After destroying St. John's, the French marched on Torbay (December 2), and Portugal Cove (December 5 and January 13). Internal struggles between de Brouillan and d'Iberville over the spoils of war followed. On December 25 de Brouillan left for Plaisance. The French burnt 80 shallops in the harbour (January 2).

=== Raid on Conception Bay ===
The villages on Conception Bay were the next targets. Holyrood (January 19) was first followed by Harbour Main (January 20) and Port de Grave (January 23).

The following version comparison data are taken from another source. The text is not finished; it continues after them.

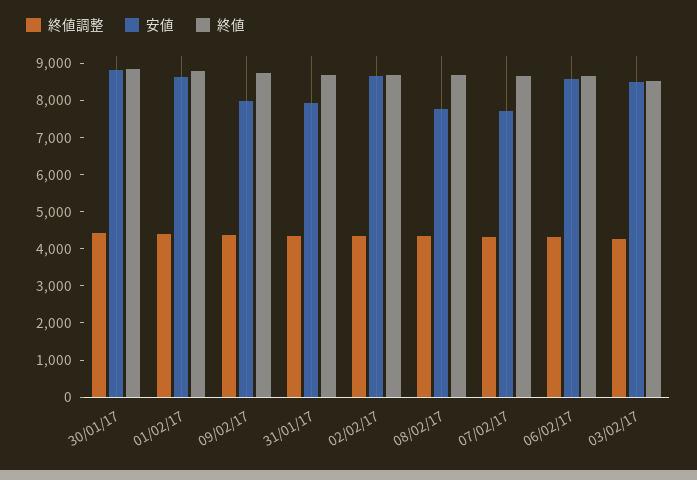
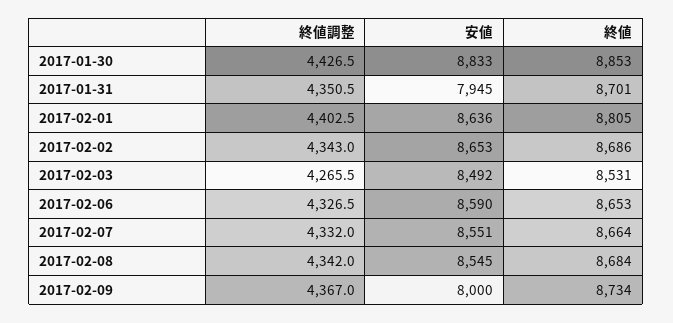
  {
    "終値調整": {
      "30/01/17": 4426.5,
      "01/02/17": 4402.5,
      "09/02/17": 4367,
      "31/01/17": 4350.5,
      "02/02/17": 4343,
      "08/02/17": 4342,
      "07/02/17": 4332,
      "06/02/17": 4326.5,
      "03/02/17": 4265.5
    },
    "安値": {
      "30/01/17": 8833,
      "01/02/17": 8636,
      "09/02/17": 8000,
      "31/01/17": 7945,
      "02/02/17": 8653,
-     "08/02/17": 7750,
+     "08/02/17": 8545,
-     "07/02/17": 7750,
+     "07/02/17": 8551,
      "06/02/17": 8590,
      "03/02/17": 8492
    },
    "終値": {
      "30/01/17": 8853,
      "01/02/17": 8805,
      "09/02/17": 8734,
      "31/01/17": 8701,
      "02/02/17": 8686,
      "08/02/17": 8684,
      "07/02/17": 8664,
      "06/02/17": 8653,
      "03/02/17": 8531
    }
  }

=== Battle of Carbonear ===
On January 24, 1697, two hundred permanent residents of Carbonear withdrew to Carbonear Island and successfully fended off the French and Indian attack on January 31. D'Iberville had only 70 men, the rest were dispersed in local skirmishes, holding villages and prisoners.
Leaving Carbonear d'Iberville then attacked Old Perlican (February 4), Bay de Verde (February 6), Hants Harbour (February 7), New Perlican and Hearts Content (February 9). In many cases the local fishermen had fled to Carbonear. There was an unsuccessful attempt at a prisoner exchange (February 18). Frustrated, d'Iberville then sacked Brigus (February 11) and Port de Grave (February 11). Carbonear Island continued to hold out but d'Iberville torched their evacuated settlement on February 28 before leaving.

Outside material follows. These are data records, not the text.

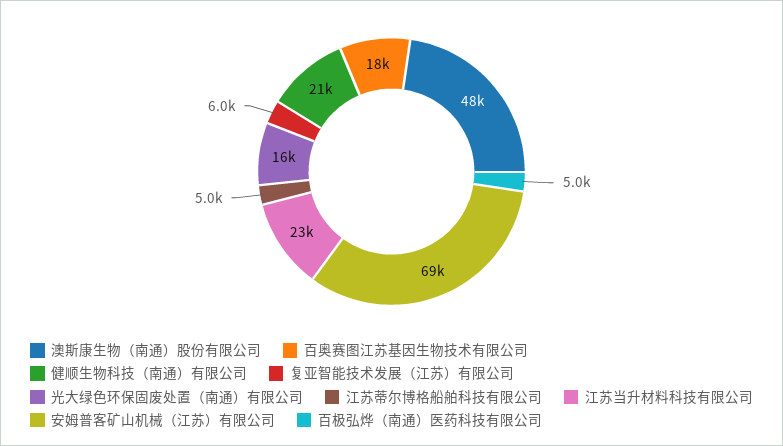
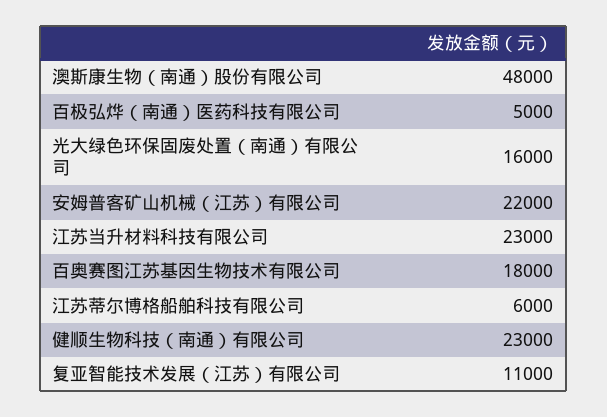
  {
    "澳斯康生物（南通）股份有限公司": 48000,
    "百奥赛图江苏基因生物技术有限公司": 18000,
-   "健顺生物科技（南通）有限公司": 21000,
+   "健顺生物科技（南通）有限公司": 23000,
-   "复亚智能技术发展（江苏）有限公司": 6000,
+   "复亚智能技术发展（江苏）有限公司": 11000,
    "光大绿色环保固废处置（南通）有限公司": 16000,
-   "江苏蒂尔博格船舶科技有限公司": 5000,
+   "江苏蒂尔博格船舶科技有限公司": 6000,
    "江苏当升材料科技有限公司": 23000,
-   "安姆普客矿山机械（江苏）有限公司": 69000,
+   "安姆普客矿山机械（江苏）有限公司": 22000,
    "百极弘烨（南通）医药科技有限公司": 5000
  }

D'Iberville then headed to Heart's Content before walking in a small group across the Avalon Peninsula isthmus. He arrived March 4 at Plaisance. D'Iberville then picked up his spoils of war, his scattered troops and approximately 200 prisoners at Bay Boulle (March 18-May 18). French attacks by sea on the remnants of the settlements continued into the spring (March 27-April 19).

== Aftermath ==
D'Iberville never returned to Newfoundland. These raids devastated the English settlements of Newfoundland. Every English settlement in Newfoundland had been destroyed and the English colony had been depopulated, except for Bonavista, which D'Iberville did not reach and the island holdout at Carbonear. Estimates of eighty percent of the families were killed, deserted the village, were taken prisoner or were deported.

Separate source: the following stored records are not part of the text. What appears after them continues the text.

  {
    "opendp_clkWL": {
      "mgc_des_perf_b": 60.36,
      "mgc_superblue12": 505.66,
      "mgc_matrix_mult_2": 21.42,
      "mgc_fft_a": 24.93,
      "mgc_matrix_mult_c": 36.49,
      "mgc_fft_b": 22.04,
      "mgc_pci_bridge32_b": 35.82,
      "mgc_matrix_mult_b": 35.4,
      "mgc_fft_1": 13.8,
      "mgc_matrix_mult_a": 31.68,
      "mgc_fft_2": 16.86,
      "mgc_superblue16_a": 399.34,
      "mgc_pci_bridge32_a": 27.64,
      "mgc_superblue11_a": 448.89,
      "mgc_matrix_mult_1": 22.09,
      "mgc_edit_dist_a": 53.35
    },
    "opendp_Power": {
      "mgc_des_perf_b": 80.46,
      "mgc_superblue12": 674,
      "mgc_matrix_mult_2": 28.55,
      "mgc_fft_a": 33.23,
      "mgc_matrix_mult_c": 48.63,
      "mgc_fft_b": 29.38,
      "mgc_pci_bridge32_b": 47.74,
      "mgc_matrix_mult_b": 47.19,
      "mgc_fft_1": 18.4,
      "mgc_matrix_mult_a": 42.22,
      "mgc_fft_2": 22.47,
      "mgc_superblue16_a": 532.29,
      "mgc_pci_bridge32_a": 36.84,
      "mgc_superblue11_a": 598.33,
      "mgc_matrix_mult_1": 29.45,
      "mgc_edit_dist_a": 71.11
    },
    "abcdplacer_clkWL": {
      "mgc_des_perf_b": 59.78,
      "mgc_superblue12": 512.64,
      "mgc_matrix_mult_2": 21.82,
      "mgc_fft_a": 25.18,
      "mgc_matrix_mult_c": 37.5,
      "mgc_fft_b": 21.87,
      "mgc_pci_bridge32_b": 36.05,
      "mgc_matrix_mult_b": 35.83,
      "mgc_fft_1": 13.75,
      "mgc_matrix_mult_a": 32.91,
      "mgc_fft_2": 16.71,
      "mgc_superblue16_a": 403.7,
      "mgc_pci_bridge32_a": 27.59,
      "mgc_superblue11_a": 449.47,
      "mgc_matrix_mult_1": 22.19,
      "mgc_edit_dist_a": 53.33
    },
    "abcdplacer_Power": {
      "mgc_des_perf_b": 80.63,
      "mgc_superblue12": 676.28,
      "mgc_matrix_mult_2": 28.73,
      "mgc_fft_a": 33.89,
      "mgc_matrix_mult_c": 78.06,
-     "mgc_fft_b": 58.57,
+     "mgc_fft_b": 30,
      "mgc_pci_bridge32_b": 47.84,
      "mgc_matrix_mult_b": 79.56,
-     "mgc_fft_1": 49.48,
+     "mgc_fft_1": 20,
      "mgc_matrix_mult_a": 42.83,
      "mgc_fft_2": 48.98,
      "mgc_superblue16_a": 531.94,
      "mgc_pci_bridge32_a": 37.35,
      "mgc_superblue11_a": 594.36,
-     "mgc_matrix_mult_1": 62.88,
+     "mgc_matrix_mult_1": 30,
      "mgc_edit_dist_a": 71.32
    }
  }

However, the English were able to recapture their Newfoundland territory in summer of 1697 with a strong relief force of 1500 troops. They found St. John's and all the English harbours on the Avalon abandoned, pillaged and every building destroyed. The English slowly began to rebuild and resettle. As a result of the campaign, the English government created permanent defences for Newfoundland. Previously the English had not built permanent fortifications or garrisons in Newfoundland as it was regarded as a seasonal fishing base. However, d'Iberville's devastating campaign had demonstrated the threat to the poorly defended colony. The following year, construction began on professionally engineered fortifications at Fort William.

D'Iberville continued his battles with the English, with the Battle of Hudson's Bay.